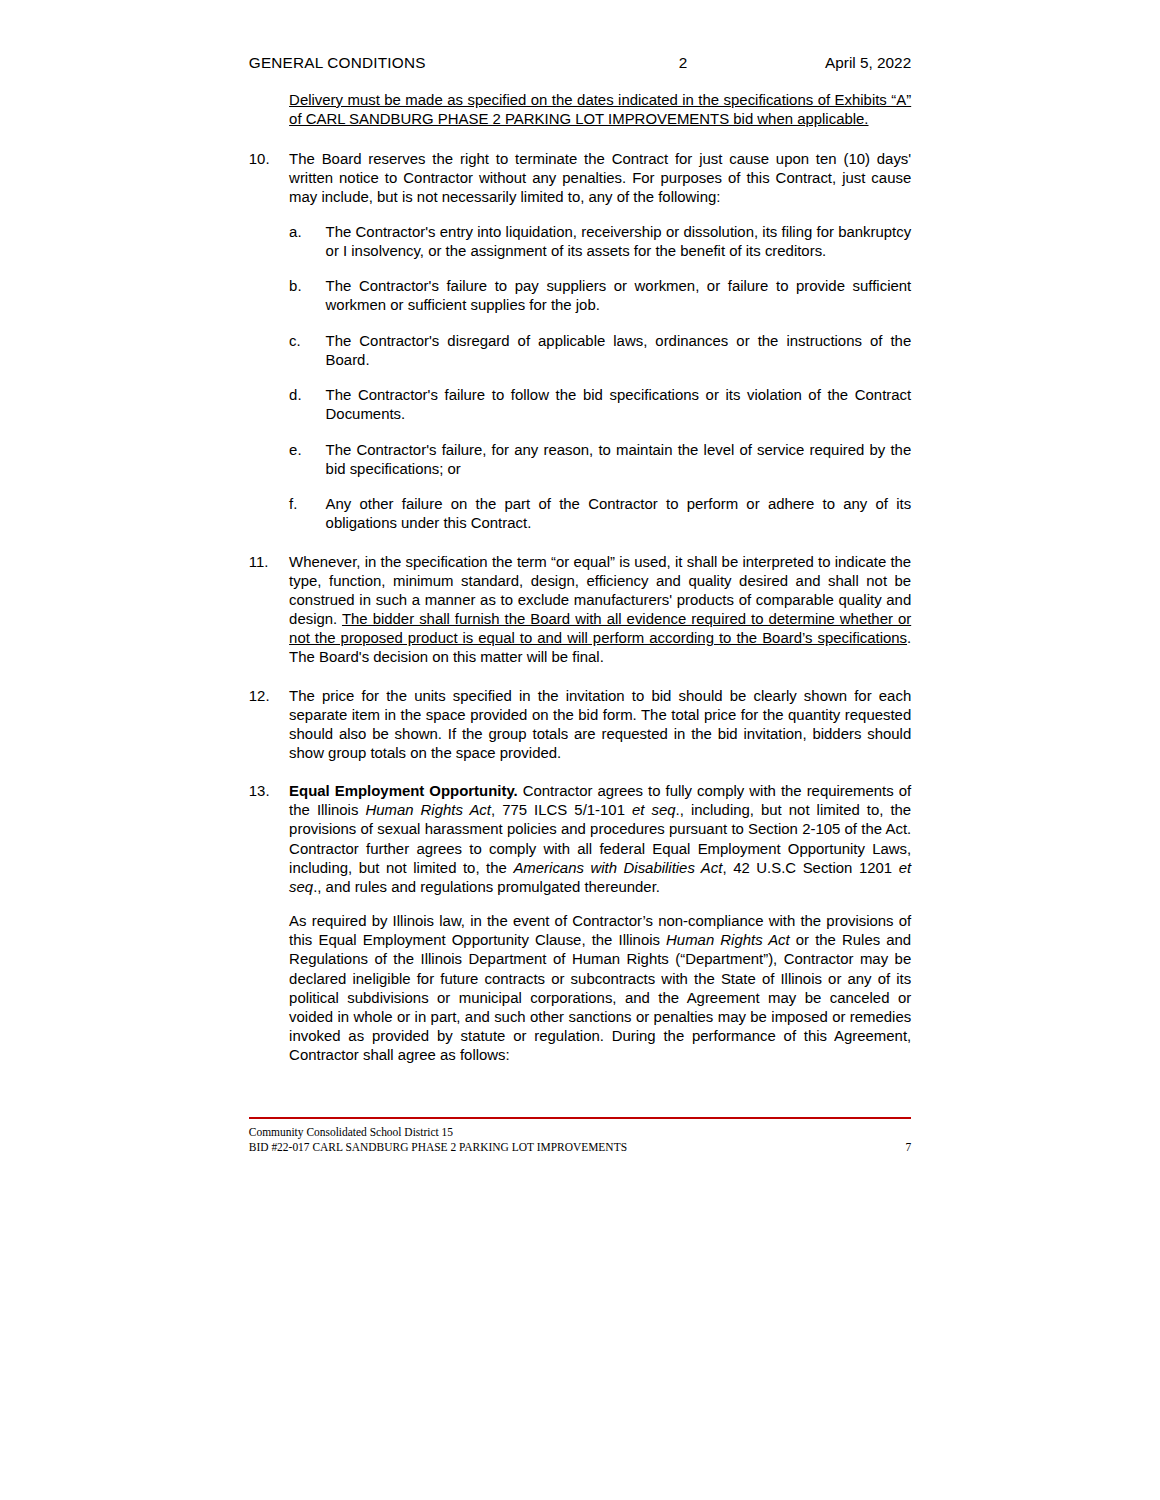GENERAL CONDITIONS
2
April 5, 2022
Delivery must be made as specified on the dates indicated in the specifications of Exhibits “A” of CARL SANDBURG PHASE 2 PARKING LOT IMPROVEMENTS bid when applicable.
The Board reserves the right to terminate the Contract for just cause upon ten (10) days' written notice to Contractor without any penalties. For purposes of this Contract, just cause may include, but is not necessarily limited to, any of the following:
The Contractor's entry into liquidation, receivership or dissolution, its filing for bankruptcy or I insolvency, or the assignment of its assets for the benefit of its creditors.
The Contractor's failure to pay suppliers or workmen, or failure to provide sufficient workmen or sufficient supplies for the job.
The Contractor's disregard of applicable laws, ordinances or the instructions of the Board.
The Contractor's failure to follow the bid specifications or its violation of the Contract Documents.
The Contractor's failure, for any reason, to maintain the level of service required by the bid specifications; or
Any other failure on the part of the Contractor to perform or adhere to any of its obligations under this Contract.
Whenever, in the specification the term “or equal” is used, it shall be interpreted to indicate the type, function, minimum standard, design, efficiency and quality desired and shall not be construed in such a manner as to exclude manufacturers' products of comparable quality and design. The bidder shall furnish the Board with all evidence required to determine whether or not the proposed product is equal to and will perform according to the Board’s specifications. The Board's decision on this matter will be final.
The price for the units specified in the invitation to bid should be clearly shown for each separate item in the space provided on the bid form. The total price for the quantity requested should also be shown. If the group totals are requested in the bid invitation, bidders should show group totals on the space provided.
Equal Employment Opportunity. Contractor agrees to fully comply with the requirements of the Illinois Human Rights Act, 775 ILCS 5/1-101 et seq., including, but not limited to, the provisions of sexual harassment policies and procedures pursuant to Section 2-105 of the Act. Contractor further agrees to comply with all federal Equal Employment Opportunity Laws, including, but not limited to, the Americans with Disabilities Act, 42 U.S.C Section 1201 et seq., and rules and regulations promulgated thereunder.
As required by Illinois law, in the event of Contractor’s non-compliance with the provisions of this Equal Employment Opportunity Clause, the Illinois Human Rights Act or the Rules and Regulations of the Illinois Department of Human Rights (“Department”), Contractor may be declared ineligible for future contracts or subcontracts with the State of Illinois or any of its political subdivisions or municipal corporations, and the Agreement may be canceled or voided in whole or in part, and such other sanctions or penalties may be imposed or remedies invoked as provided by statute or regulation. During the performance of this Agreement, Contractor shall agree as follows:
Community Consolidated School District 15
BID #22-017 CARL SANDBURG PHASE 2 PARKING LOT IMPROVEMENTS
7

Exercise aim
Copy every line of the data where "applicable" is found.

Result for this exercise
Delivery must be made as specified on the dates indicated in the specifications of Exhibits “A” of CARL SANDBURG PHASE 2 PARKING LOT IMPROVEMENTS bid when applicable.
The Contractor's disregard of applicable laws, ordinances or the instructions of the Board.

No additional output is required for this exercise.